### VORLIEGENDER TEXT

Originaltitel: HORS NORMES

F 2019, 113 min
FSK 6
Verleih: Prokino

Genre: Drama

Darsteller: Vincent Cassel, Reda Kateb, Hélène Vincent, Bryan Mialoundama, Alban Ivanov

Regie: Olivier Nakache, Éric Toledano

Kinostart: 05.12.19

2 Bewertungen

Alles außer gewöhnlich

Aus dem Herzen überhöht

Um jetzt vorab mal einen Irrglauben zu korrigieren: Autismus ist keine Krankheit. Spritze hier, Pille dort? Klappt nicht. Therapie ja, „Heilung“ nein. Das leitet direkt zum hiesigen Herzensprojekt der ZIEMLICH BESTE FREUNDE-Regisseure Éric Toledano und Olivier Nakache, in dem sie wirklich schwere Ausprägungen der Störung verhandeln – und die bittere Crux herausschälen: Je akuter ein Betroffener der Hilfe bedarf, desto wahrscheinlicher wird er nur zwischen überforderten Einrichtungen hin- und hergeschoben. Stellt sich bloß das französische Gesundheitssystem derart schwach auf?

Ohne Antwort zurück zum tatsachenbasierten Film, welcher Bruno und Malik begleitet, zwei Kumpel, im Alleingang gegen obige Windmühlen anrennend. 24/7 bleibt das Handy eingeschaltet und klingelt ununterbrochen, wenn wieder was passiert, als chancenlose Fälle abgestempelte Autisten, häufig Jugendliche, Halt benötigen. Gerade Bruno opfert glühendem Idealismus jegliches Privatleben, kämpft parallel gegen drohende Schließung seiner Organisation, statt Unterstützung bekommt er zusätzlich externe Knüppel auf den Rücken gedroschen – ein richtig schlechter, unlustiger Witz.

######
### GEGEBENE DATEN

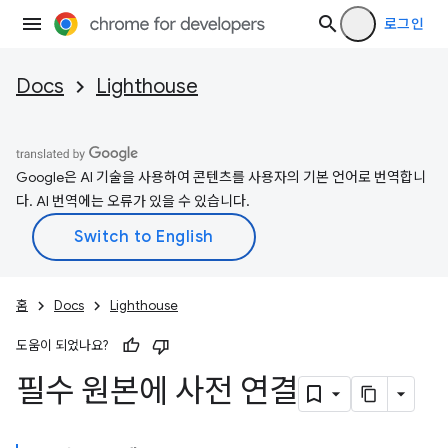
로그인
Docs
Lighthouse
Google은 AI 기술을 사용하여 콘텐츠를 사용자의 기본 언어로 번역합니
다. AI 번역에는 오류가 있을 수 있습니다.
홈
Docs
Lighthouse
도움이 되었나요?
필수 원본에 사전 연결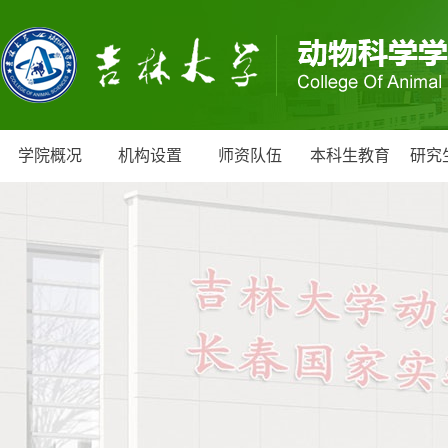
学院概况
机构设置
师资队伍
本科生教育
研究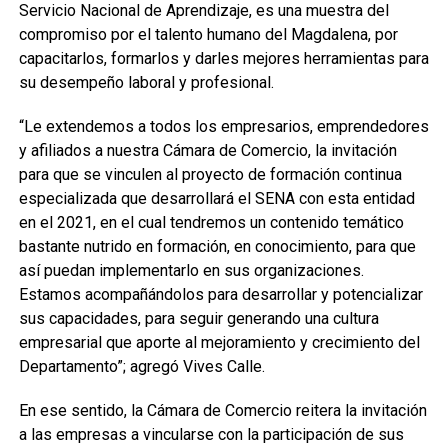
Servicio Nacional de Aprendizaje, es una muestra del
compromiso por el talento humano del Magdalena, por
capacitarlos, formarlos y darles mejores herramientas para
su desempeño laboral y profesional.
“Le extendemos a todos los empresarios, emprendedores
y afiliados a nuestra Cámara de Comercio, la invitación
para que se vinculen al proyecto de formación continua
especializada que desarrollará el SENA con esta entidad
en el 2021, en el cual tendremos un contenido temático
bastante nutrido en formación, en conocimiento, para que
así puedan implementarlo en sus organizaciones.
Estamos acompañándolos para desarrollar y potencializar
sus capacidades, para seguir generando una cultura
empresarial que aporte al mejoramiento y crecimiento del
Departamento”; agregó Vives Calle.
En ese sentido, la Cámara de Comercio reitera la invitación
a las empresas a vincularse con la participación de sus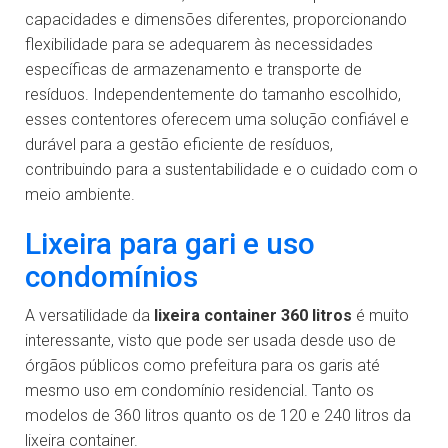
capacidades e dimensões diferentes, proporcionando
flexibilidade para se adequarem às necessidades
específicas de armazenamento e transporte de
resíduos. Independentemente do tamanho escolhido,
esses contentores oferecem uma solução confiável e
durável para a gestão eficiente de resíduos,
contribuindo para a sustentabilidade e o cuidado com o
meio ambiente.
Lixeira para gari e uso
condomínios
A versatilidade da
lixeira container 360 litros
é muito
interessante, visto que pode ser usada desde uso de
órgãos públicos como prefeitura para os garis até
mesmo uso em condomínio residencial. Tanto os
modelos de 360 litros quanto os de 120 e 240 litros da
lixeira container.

######

_AUFGABEN:_
#1 Gib aus der Filmkritik den Abschnitt wortgetreu aus, der mit den Worten "Darsteller: Vincent Cassel, Reda" beginnt und mit "derart schwach auf?" endet.
#2 Wie lang ist der Film laut der Filmkritik?
#3 Schreibe die Filmkritik nach ihrem letzten Satz weiter.

_ANTWORTEN:_
#1
Darsteller: Vincent Cassel, Reda Kateb, Hélène Vincent, Bryan Mialoundama, Alban Ivanov

Regie: Olivier Nakache, Éric Toledano

Kinostart: 05.12.19

2 Bewertungen

Alles außer gewöhnlich

Aus dem Herzen überhöht

Um jetzt vorab mal einen Irrglauben zu korrigieren: Autismus ist keine Krankheit. Spritze hier, Pille dort? Klappt nicht. Therapie ja, „Heilung“ nein. Das leitet direkt zum hiesigen Herzensprojekt der ZIEMLICH BESTE FREUNDE-Regisseure Éric Toledano und Olivier Nakache, in dem sie wirklich schwere Ausprägungen der Störung verhandeln – und die bittere Crux herausschälen: Je akuter ein Betroffener der Hilfe bedarf, desto wahrscheinlicher wird er nur zwischen überforderten Einrichtungen hin- und hergeschoben. Stellt sich bloß das französische Gesundheitssystem derart schwach auf?

#2 113 Minuten.

#3
Wohl ein Grund, wieso Toledano/Nakache diesmal nahezu komplett auf Humor ihrerseits verzichten, sich dem Sujet mit großem Ernst nähern. Man muß verbessern: zu großem. Vom beengten Büroloch bis zum geplatzten Date reicht die gut gemeinte Palette, stille Helden zu stilisieren – aber wir hatten doch bereits vorher verstanden. Und dazu bemerkt, daß sich die Gefühlslage trotz des aufgeladenen Themas recht kühl zeigt, fast dokumentarisch anmutende Nüchternheit ersetzt vielerorts pulsierende Emotionen. Allerdings birgt jenes Mäßigen einen entscheidenden Vorteil, erlaubt manchmal ungewöhnlich objektive Blicke, tackert Ämtern nicht völlig pauschal monströse Feindbilder an, läßt deutlich kritische Ärztekommentare zu. Es schimmert Hoffnung …

Und obgleich beide Duos filmisch übers Ziel hinausschießen, geht das menschlich klar, weil der noch zu bewältigende Weg eben keinen einfachen Endpunkt kennt, und Vincent Cassels Bruno auf mehrerlei Ebenen eine echte Wucht ist. Ihm steht das „Machen!“ ins Gesicht gebrannt, er glüht von innen, eine Galionsfigur, den zerbrechlichen, schon angeschlagenen Segelkahn durch schlimmste Stürme navigierend. Solche Typen brauchen wir dringend, auf und abseits der Leinwand.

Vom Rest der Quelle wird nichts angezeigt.